Review Volume 11, Issue 12 pp 4274—4299
The interplay between mineral metabolism, vascular calcification and inflammation in Chronic Kidney Disease (CKD): challenging old concepts with new facts
- 1 Centre of Marine Sciences (CCMAR), University of Algarve, Faro 8005-139, Portugal
- 2 GenoGla Diagnostics, Centre of Marine Sciences (CCMAR), University of Algarve, Faro 8005-139, Portugal
Received: April 11, 2019 Accepted: June 17, 2019 Published: June 26, 2019https://doi.org/10.18632/aging.102046
How to Cite
Copyright: Viegas et al. This is an open‐access article distributed under the terms of the Creative Commons Attribution License (CC BY 3.0), which permits unrestricted use, distribution, and reproduction in any medium, provided the original author and source are credited.
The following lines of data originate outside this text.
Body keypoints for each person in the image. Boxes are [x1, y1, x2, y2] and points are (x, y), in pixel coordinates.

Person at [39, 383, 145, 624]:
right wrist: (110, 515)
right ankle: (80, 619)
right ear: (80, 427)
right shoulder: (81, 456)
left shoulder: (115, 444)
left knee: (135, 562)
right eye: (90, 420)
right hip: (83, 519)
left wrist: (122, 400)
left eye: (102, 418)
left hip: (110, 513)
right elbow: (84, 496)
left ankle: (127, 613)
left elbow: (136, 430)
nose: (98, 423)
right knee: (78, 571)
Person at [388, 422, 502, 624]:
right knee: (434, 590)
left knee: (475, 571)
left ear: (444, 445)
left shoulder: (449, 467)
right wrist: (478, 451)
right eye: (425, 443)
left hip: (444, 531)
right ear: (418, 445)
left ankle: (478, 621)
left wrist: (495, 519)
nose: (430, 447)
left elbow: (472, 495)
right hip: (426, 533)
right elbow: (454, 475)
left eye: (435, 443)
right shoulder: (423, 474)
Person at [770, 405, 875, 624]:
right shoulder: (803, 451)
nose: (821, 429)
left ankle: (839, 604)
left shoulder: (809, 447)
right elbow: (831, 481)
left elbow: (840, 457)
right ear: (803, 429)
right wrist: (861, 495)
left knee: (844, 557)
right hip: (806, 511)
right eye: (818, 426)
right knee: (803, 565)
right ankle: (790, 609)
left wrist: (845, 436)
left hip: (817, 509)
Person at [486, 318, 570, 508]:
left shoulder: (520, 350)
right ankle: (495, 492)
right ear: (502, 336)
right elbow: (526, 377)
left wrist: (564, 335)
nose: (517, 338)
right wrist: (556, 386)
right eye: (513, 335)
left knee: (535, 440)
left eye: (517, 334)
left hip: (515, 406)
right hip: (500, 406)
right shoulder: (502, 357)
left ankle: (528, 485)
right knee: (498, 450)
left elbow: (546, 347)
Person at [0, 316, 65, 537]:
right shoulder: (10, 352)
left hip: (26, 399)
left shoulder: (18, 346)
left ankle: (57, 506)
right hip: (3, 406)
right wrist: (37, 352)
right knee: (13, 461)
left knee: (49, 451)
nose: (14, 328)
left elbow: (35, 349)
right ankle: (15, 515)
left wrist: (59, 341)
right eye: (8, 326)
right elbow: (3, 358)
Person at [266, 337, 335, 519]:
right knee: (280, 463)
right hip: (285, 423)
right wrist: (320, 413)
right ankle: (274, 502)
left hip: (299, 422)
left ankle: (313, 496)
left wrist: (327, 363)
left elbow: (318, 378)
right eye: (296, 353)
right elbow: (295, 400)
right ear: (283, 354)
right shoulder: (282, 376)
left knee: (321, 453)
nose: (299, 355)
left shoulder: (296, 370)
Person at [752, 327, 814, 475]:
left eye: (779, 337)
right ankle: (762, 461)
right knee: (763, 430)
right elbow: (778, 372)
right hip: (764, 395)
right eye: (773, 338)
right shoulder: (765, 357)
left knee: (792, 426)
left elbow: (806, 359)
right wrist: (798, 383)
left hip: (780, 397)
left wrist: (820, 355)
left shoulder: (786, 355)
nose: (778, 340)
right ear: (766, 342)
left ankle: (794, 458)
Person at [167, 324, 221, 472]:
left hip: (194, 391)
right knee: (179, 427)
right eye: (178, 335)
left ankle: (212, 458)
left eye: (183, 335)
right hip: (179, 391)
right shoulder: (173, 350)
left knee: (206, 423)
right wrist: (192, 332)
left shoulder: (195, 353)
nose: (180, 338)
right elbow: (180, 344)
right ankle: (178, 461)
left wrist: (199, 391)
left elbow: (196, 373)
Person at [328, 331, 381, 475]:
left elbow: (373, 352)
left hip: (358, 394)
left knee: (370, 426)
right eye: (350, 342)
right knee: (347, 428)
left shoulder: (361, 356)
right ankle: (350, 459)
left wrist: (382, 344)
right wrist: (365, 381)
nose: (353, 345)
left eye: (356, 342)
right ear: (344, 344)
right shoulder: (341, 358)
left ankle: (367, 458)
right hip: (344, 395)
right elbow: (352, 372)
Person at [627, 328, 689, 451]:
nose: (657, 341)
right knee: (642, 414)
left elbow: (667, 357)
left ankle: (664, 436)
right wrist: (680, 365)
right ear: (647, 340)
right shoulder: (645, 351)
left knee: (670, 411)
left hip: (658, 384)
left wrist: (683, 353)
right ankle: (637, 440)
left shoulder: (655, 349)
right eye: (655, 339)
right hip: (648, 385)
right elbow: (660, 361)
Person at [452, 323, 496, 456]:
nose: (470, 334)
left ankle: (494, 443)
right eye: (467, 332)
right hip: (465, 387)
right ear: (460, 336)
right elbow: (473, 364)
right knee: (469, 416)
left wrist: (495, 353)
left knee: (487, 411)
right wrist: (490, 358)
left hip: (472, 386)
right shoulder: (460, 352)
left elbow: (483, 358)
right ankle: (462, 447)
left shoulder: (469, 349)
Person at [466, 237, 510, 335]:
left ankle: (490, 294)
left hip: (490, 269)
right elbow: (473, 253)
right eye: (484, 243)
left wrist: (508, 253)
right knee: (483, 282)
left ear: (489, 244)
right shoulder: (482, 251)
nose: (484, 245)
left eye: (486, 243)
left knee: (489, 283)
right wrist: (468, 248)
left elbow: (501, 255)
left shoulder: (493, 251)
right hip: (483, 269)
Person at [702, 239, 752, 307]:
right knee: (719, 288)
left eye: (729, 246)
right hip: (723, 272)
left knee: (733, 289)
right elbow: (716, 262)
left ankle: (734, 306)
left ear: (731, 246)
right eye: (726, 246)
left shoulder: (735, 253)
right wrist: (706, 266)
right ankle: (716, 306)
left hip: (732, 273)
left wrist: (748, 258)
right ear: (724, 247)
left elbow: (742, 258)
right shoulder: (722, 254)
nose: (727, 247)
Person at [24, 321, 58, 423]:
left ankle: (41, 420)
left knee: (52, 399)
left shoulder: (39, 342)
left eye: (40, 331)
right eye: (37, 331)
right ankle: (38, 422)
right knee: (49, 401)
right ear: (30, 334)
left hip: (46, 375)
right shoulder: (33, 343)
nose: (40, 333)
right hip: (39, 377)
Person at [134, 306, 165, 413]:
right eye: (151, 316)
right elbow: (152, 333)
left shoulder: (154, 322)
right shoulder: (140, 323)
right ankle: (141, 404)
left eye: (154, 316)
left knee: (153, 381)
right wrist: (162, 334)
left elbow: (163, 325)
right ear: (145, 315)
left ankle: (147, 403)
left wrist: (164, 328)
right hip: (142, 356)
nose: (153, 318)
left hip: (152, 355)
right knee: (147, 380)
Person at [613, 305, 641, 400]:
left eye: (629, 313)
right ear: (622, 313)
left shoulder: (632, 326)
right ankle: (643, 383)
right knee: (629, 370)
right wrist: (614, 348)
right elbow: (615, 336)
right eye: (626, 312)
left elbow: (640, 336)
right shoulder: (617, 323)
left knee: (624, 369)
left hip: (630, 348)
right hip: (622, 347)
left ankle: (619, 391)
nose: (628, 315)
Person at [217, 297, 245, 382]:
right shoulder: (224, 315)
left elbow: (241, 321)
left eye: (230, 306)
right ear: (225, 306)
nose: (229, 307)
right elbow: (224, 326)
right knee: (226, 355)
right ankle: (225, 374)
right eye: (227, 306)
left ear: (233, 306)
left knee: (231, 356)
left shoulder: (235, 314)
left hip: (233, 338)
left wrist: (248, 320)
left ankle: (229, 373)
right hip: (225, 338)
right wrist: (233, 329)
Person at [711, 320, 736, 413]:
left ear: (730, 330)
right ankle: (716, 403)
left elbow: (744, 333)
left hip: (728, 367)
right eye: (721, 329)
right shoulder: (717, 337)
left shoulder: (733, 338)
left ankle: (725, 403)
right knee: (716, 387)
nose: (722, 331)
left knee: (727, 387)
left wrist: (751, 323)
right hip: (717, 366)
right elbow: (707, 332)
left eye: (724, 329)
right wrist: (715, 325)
Chronic kidney disease (CKD) is one of the most powerful predictors of premature cardiovascular disease (CVD), with heightened susceptibility to vascular intimal and medial calcification associated with a high cardiovascular mortality. Abnormal mineral metabolism of calcium (Ca) and phosphate (P) and underlying (dys)regulated hormonal control in CKD-mineral and bone disorder (MBD) is often accompanied by bone loss and increased vascular calcification (VC). While VC is known to be a multifactorial process and a major risk factor for CVD, the view of primary triggers and molecular mechanisms complexity has been shifting with novel scientific knowledge over the last years. In this review we highlight the importance of calcium-phosphate (CaP) mineral crystals in VC with an integrated view over the complexity of CKD, while discuss past and recent literature aiming to highlight novel horizons on this major health burden. Exacerbated VC in CKD patients might result from several interconnected mechanisms involving abnormal mineral metabolism, dysregulation of endogenous calcification inhibitors and inflammatory pathways, which function in a feedback loop driving disease progression and cardiovascular outcomes. We propose that novel approaches targeting simultaneously VC and inflammation might represent valuable new prognostic tools and targets for therapeutics and management of cardiovascular risk in the CKD population.